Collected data

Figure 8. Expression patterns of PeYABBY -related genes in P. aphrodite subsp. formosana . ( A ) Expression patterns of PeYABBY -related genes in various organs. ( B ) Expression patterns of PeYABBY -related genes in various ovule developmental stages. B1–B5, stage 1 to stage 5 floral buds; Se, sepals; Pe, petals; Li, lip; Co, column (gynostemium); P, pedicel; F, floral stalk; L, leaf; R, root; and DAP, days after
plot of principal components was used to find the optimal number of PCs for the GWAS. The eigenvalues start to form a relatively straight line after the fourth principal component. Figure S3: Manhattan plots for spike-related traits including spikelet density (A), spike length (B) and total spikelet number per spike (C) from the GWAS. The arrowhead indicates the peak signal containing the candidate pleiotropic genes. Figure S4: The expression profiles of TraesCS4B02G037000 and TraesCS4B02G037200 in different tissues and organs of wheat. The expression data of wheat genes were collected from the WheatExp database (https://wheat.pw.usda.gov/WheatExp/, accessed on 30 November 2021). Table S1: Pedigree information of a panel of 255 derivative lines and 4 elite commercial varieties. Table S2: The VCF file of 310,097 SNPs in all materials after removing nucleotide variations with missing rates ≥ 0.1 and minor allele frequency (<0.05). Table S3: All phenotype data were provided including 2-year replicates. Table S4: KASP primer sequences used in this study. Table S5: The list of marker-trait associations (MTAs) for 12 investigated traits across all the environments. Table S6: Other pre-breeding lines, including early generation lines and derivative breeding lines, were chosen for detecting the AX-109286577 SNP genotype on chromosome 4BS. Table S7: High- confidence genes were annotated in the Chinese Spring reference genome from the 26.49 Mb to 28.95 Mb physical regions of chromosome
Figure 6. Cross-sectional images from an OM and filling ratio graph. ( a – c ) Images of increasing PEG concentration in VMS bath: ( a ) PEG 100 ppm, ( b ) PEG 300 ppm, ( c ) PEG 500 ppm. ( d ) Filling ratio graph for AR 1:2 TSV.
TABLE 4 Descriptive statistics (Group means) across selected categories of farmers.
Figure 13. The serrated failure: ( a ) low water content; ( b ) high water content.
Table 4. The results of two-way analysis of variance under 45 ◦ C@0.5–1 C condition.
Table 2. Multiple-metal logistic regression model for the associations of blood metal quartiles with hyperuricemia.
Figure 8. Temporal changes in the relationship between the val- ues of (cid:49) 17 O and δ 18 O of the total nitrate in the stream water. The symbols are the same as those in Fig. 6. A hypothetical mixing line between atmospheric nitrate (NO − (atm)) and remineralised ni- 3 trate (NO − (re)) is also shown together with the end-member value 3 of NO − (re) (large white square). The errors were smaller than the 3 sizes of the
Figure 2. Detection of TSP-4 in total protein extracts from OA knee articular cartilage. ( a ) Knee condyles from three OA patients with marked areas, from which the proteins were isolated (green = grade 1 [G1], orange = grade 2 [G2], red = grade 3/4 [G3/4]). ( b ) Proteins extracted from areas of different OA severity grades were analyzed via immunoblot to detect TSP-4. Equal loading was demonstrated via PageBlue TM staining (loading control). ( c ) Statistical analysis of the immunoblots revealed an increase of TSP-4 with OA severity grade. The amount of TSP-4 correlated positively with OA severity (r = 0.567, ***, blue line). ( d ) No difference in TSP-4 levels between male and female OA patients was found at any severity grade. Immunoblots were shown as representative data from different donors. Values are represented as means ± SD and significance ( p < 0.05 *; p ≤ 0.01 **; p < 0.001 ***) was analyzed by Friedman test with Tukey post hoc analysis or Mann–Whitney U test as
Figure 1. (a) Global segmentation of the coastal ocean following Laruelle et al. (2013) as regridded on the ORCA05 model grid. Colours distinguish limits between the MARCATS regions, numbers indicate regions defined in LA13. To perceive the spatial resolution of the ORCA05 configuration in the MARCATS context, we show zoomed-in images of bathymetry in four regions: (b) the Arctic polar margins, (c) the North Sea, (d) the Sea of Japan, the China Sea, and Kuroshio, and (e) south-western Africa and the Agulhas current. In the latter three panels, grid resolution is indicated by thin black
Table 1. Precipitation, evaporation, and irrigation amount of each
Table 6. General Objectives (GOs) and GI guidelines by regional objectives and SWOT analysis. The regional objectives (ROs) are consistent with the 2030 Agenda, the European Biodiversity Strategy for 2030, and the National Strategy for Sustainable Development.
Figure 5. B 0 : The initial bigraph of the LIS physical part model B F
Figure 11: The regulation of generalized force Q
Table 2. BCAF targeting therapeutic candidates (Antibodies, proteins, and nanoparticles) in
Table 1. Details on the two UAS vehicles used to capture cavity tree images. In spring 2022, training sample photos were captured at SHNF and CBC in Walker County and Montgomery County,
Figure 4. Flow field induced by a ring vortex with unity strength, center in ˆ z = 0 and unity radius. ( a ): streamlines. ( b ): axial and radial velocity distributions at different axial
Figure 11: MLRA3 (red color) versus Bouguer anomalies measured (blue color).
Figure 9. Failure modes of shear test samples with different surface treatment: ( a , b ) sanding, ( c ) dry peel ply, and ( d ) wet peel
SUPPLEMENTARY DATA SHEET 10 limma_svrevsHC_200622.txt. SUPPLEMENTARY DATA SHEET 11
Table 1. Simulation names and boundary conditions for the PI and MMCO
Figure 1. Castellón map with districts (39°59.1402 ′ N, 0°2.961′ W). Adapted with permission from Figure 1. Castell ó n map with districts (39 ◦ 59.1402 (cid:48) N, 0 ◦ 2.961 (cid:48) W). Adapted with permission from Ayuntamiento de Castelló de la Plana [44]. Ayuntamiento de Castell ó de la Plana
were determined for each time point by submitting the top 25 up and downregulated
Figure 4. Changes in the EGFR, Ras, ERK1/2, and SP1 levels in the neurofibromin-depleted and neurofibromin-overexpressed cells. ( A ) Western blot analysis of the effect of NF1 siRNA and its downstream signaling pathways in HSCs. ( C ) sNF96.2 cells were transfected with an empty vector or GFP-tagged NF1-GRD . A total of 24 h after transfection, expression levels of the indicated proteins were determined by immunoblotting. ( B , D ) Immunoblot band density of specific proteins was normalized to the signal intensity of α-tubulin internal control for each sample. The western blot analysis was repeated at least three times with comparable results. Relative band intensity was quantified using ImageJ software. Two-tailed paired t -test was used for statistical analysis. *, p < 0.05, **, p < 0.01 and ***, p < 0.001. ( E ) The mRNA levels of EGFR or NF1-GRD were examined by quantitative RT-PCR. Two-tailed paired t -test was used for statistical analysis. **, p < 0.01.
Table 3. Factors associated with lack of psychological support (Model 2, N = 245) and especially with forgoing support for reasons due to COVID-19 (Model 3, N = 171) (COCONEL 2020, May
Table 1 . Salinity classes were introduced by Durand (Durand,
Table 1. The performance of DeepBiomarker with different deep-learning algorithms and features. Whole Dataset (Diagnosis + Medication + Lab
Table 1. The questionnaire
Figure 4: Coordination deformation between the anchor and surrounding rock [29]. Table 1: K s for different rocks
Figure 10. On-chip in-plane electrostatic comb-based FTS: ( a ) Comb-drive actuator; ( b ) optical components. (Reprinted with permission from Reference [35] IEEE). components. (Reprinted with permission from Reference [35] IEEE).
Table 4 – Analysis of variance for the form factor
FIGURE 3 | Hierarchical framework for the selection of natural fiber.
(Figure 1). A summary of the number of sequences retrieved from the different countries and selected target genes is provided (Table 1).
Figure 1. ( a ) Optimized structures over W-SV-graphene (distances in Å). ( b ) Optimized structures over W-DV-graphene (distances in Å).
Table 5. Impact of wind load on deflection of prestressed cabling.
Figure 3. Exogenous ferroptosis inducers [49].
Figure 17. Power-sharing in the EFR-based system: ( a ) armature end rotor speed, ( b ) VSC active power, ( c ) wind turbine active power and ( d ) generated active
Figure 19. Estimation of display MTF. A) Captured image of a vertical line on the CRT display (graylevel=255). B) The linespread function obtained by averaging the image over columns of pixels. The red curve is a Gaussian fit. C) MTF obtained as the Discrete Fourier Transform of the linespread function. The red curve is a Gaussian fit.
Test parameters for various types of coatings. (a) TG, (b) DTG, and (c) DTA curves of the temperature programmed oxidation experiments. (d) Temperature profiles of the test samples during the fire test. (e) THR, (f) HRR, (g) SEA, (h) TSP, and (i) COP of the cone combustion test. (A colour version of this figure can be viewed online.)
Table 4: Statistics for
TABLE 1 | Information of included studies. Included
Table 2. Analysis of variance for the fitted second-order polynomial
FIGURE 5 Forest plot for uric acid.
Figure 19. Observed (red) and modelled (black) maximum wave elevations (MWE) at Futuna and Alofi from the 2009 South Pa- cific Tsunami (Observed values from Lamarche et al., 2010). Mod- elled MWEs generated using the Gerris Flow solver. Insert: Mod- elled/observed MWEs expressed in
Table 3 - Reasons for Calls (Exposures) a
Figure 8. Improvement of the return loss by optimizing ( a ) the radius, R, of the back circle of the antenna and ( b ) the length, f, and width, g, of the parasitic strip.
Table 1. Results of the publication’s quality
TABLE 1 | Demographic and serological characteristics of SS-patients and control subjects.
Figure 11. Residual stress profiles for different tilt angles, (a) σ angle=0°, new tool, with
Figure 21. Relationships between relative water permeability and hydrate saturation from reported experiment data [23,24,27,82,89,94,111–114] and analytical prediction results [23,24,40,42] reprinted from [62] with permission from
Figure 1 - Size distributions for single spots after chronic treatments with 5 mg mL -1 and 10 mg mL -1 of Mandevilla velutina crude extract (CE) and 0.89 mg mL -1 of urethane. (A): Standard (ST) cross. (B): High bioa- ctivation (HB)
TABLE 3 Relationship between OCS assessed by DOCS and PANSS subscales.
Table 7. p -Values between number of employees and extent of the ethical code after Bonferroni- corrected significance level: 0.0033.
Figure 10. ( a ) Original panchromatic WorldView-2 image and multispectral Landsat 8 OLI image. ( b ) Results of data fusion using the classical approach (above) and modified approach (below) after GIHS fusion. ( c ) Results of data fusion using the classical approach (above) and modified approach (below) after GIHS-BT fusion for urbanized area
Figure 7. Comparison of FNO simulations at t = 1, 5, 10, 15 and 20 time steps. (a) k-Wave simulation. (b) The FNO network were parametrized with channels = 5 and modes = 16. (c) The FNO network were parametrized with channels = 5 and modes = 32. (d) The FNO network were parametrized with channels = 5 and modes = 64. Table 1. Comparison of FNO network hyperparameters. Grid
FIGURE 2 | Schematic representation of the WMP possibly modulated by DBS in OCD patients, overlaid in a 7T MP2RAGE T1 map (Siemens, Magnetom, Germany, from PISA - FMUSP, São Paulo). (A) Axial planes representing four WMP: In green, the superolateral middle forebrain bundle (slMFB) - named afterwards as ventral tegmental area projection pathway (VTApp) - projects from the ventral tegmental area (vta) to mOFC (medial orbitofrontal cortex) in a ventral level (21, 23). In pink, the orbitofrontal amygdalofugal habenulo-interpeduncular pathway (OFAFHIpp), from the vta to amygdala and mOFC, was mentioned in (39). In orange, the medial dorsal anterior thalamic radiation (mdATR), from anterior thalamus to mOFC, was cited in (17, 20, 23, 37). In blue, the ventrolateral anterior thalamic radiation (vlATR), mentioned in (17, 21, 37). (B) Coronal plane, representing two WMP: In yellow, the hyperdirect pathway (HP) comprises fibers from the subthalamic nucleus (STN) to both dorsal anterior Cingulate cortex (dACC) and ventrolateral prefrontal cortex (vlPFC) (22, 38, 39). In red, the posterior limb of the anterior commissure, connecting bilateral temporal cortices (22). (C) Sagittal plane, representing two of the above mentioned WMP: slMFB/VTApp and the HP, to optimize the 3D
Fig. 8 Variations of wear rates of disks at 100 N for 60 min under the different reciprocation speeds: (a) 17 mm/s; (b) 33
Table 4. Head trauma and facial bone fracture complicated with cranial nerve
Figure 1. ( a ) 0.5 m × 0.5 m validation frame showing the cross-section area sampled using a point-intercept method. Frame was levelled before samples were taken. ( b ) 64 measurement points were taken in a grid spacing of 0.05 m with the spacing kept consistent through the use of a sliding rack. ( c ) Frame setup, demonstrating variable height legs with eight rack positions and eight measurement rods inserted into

■ AIM OF THE TASK
The only reply wanted is the number of lines in the records above containing the word "selected".

■ WRITTEN REPLY
2